Le Sénat américain a récemment voté pour confirmer Jared Isaacman, l'entrepreneur milliardaire, fondateur de la plateforme de paiement Shift4 et astronaute privé, en tant que nouvel administrateur de la National Aeronautics and Space Administration (NASA). Le partisan de l'exploration spatiale commerciale, qui a été l'un des premiers membres de la première mission de lancement d'un équipage entièrement civil de SpaceX, prendra la direction d'une agence spatiale fédérale à l'avenir incertain sous le nouveau mandat du président Trump.

La nomination finale d'Isaacman a nécessité plus d'un an de rebondissements. Trump a officiellement nommé Isaacman il y a plus d'un an, mais a retiré sa nomination en juin, invoquant des inquiétudes concernant ses « relations passées », notamment les dons du milliardaire au Parti démocrate, un fait dont Trump aurait été conscient lorsqu'il a été initialement nommé. Après le retrait de la nomination, des mois de confrontation ont éclaté entre le camp Trump et les membres de la communauté technologique plus proches d’Isaacman. Le PDG de SpaceX, Elon Musk, a publiquement attaqué la crédibilité professionnelle de l'administrateur par intérim de l'époque, Sean Duffy, faisant des principales questions de personnel de la NASA une priorité politique dans la politique spatiale américaine.
Au cours de cette série de jeux, les tensions entre la Maison Blanche et la communauté technologique ont continué de croître. Ce n’est qu’en novembre de cette année que Trump a de nouveau changé d’attitude et a soumis à nouveau la nomination d’Isaacman au Sénat. Aujourd'hui, alors que le Sénat achève son vote de confirmation, cet entrepreneur issu de l'intersection de l'aérospatiale privée et de la technologie financière a finalement pris la direction de la NASA.

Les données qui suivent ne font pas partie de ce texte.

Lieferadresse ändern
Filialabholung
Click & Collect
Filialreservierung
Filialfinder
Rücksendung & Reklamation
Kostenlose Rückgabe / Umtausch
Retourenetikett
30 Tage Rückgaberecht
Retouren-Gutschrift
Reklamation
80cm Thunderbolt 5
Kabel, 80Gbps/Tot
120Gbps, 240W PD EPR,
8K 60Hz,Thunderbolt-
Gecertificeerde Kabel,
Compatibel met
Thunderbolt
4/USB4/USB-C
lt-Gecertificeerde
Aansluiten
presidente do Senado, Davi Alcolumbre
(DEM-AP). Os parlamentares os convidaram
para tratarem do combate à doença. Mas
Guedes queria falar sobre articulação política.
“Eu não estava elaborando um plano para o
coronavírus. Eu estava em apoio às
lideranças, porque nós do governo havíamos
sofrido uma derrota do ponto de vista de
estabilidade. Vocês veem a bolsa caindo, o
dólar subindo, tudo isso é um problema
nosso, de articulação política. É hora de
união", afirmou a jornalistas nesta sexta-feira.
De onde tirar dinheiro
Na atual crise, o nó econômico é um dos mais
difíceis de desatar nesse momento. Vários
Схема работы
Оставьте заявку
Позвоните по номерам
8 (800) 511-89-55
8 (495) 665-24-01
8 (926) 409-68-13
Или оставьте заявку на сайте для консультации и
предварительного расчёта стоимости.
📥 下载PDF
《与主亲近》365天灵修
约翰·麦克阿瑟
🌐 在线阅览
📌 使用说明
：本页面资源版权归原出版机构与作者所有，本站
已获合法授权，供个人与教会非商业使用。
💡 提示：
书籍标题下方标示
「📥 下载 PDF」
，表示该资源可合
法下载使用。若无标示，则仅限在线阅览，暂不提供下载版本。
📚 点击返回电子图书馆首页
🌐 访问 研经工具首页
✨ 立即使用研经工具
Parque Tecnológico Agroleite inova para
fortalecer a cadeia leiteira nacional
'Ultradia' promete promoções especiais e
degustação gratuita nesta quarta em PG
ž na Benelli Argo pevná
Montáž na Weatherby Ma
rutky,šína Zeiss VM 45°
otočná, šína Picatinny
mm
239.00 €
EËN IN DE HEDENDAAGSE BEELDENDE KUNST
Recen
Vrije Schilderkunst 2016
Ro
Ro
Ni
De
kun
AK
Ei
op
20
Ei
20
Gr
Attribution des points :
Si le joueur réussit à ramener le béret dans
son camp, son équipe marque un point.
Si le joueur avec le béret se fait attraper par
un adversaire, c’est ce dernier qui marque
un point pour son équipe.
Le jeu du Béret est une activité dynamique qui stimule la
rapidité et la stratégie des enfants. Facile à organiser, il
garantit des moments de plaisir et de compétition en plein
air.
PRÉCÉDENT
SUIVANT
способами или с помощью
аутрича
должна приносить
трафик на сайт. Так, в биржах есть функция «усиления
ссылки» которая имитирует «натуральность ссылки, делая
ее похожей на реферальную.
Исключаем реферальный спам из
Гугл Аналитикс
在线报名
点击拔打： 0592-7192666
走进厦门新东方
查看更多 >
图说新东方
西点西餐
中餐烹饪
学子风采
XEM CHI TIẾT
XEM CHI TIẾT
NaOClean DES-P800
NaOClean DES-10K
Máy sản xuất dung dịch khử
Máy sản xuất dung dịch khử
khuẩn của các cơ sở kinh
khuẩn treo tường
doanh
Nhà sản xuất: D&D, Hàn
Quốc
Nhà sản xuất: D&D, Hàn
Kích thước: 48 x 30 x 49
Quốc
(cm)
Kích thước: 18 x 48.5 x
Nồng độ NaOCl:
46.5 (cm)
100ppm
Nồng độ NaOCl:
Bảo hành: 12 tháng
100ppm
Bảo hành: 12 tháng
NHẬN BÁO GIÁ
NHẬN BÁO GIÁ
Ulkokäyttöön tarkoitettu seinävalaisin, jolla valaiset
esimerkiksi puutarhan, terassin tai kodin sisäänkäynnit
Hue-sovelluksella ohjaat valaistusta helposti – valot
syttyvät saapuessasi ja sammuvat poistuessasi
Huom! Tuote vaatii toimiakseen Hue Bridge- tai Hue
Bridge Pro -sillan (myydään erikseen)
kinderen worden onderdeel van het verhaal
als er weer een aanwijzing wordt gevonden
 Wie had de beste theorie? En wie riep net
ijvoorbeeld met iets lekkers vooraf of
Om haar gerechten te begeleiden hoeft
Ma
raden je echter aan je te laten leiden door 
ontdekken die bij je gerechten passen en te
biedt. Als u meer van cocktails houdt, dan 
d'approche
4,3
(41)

Après qu'Isaacman aura pris ses fonctions, il dirigera une NASA considérablement « réduite » et devra relever le double défi politique et technique de la mise en œuvre d'une mission de retour sur la Lune sous la pression budgétaire. Selon la vision de l'administration Trump, la NASA doit encore faire avancer son projet de retour des astronautes américains sur la surface lunaire tout en réduisant son ampleur et ses coûts. Dans ce cadre, le rôle des entreprises privées est plus critique que jamais : SpaceX détient actuellement le contrat d’atterrisseur lunaire de la NASA, mais l’administrateur par intérim Duffy a précédemment menacé de révoquer le contrat et a encouragé le rival de Jeff Bezos, Blue Origin, à accélérer ses efforts pour surpasser Musk dans la course à la lune.
L'arrivée d'Isaacman est considérée par le monde extérieur comme un signal important susceptible de remodeler les relations entre la NASA et les sociétés spatiales privées. D'une part, il est profondément impliqué dans les vols commerciaux habités de SpaceX et est un ardent défenseur du modèle de « l'espace commercial » ; d'autre part, en tant que nouvel administrateur, il doit trouver un équilibre entre les exigences politiques de l'administration Trump visant à réduire la taille de l'agence et à accroître son efficacité, tout en maintenant les missions de recherche scientifique à long terme de la NASA. Dans le jeu multipartite entre le Congrès, la Maison Blanche et un certain nombre de géants de l'industrie spatiale, la manière dont Isaacman coordonne le budget, les contrats et les priorités des missions de la NASA affectera directement la configuration et l'orientation des États-Unis dans la nouvelle course à l'alunissage et même dans l'exploration de l'espace lointain à plus long terme.